■ **EXCERPTED RECORDS**
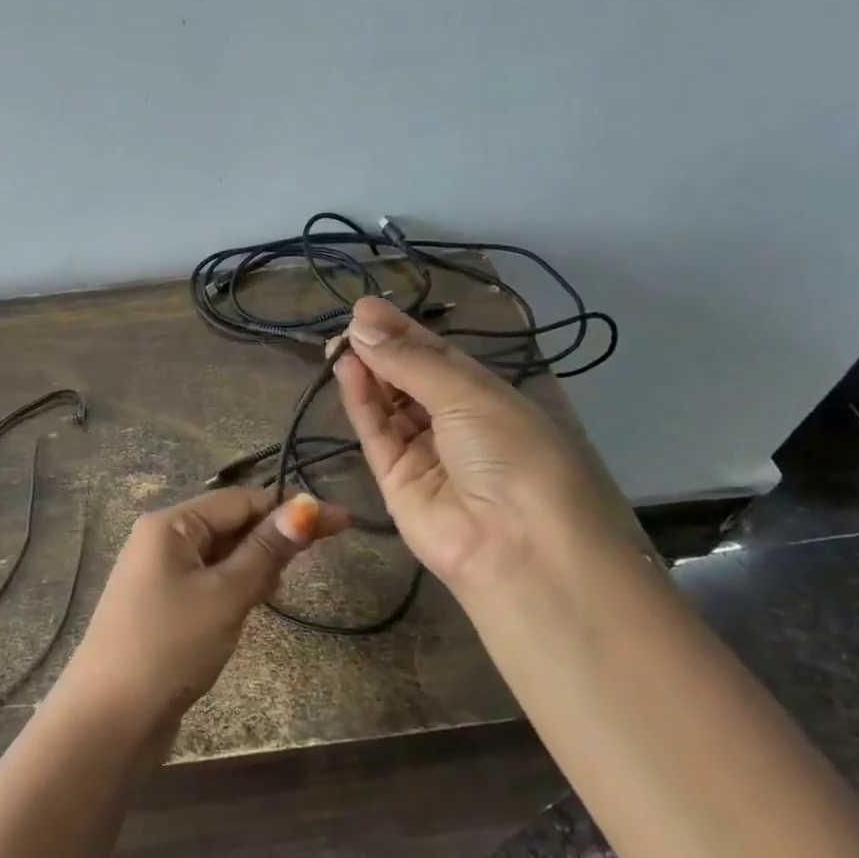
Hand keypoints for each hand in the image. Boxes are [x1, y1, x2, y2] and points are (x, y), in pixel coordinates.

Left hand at [58, 487, 347, 737]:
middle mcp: (162, 540)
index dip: (292, 508)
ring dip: (256, 563)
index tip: (342, 522)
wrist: (109, 719)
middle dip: (273, 536)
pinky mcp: (164, 607)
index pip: (240, 501)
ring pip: (222, 555)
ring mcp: (160, 575)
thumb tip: (306, 508)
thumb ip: (266, 551)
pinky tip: (256, 602)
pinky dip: (237, 586)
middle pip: (230, 524)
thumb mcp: (225, 595)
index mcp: (170, 524)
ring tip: (279, 588)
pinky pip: (210, 581)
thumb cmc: (169, 647)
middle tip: (318, 557)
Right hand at [334, 295, 635, 595]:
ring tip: (340, 342)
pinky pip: (376, 435)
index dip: (405, 332)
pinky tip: (346, 370)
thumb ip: (411, 362)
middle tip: (348, 323)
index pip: (440, 357)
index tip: (367, 309)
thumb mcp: (469, 396)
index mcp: (489, 399)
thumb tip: (362, 325)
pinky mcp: (396, 483)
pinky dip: (361, 403)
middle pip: (411, 380)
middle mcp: (458, 425)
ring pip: (390, 406)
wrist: (518, 548)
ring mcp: (426, 456)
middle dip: (383, 350)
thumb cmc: (512, 455)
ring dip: (368, 373)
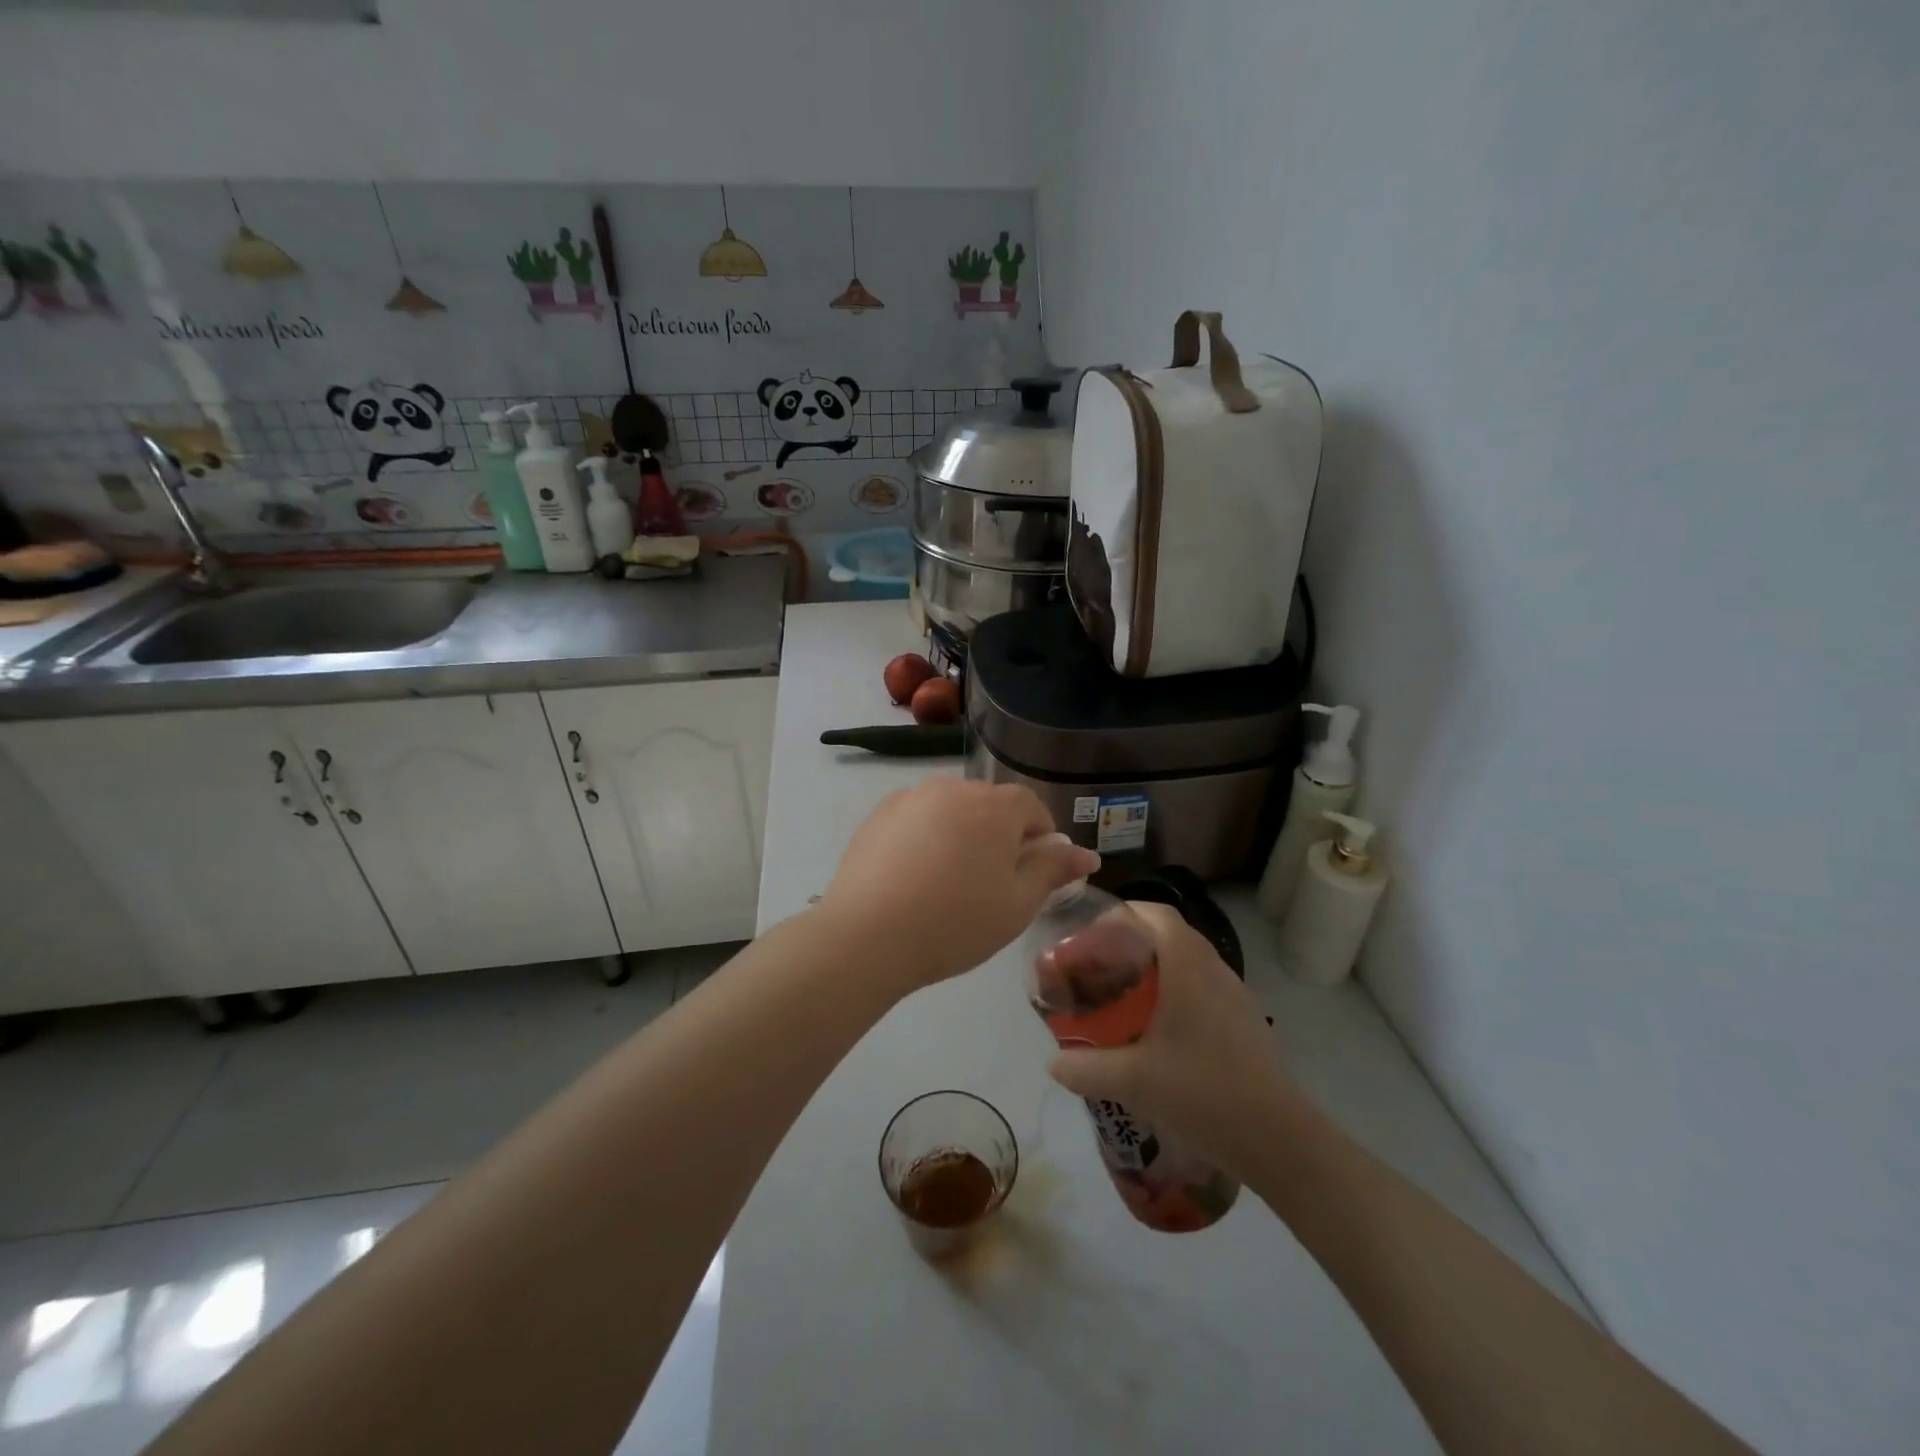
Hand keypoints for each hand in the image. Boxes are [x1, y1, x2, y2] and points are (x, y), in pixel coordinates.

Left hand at [817, 778, 1100, 994]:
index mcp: (995, 806)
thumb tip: (1086, 854)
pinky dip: (925, 838)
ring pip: (952, 810)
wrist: (867, 935)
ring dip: (961, 834)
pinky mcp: (878, 815)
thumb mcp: (1017, 904)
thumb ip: (1053, 870)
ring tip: (948, 882)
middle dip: (999, 835)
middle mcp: (953, 788)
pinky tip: (914, 877)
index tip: (1031, 875)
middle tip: (991, 885)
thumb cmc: (956, 922)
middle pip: (990, 805)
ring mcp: (911, 797)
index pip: (1031, 807)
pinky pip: (917, 819)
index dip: (1040, 839)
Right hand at [1048, 901, 1304, 1177]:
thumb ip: (1085, 1068)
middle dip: (1130, 943)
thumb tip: (1052, 1062)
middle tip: (1098, 968)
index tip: (1090, 935)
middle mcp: (1213, 968)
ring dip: (1154, 970)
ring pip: (1187, 963)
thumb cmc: (1203, 1092)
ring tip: (1122, 998)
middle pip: (1168, 935)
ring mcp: (1234, 995)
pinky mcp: (1243, 1022)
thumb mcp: (1132, 1081)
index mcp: (1187, 965)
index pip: (1154, 913)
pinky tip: (1157, 1032)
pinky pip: (1202, 989)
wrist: (1278, 1139)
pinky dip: (1174, 994)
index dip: (1121, 914)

■ **WHAT THE TASK REQUIRES**
Copy verbatim, from the listing above, each line from the one containing "middle pip: (230, 524)" down to the one containing "ring dip: (368, 373)", inclusive.

■ **WRITTEN REPLY**
middle pip: (230, 524)
thumb mcp: (225, 595)
index mcp: (170, 524)
ring tip: (279, 588)
pinky pip: (210, 581)
thumb cmc: (169, 647)
middle tip: (318, 557)
Right hand at [334, 295, 635, 595]:
ring tip: (340, 342)
pinky pip: (376, 435)
index dip: (405, 332)
pinky tip: (346, 370)
thumb ip: (411, 362)
middle tip: (348, 323)
index pip: (440, 357)
index tip: (367, 309)
thumb mcp: (469, 396)
index mcp: (489, 399)
thumb tip: (362, 325)
pinky mcp: (396, 483)
pinky dip: (361, 403)
middle pip: (411, 380)
middle mcp: (458, 425)
ring pip: (390, 406)
wrist: (518, 548)
ring mcp: (426, 456)
middle dip: (383, 350)
thumb cmc: (512, 455)
ring dip: (368, 373)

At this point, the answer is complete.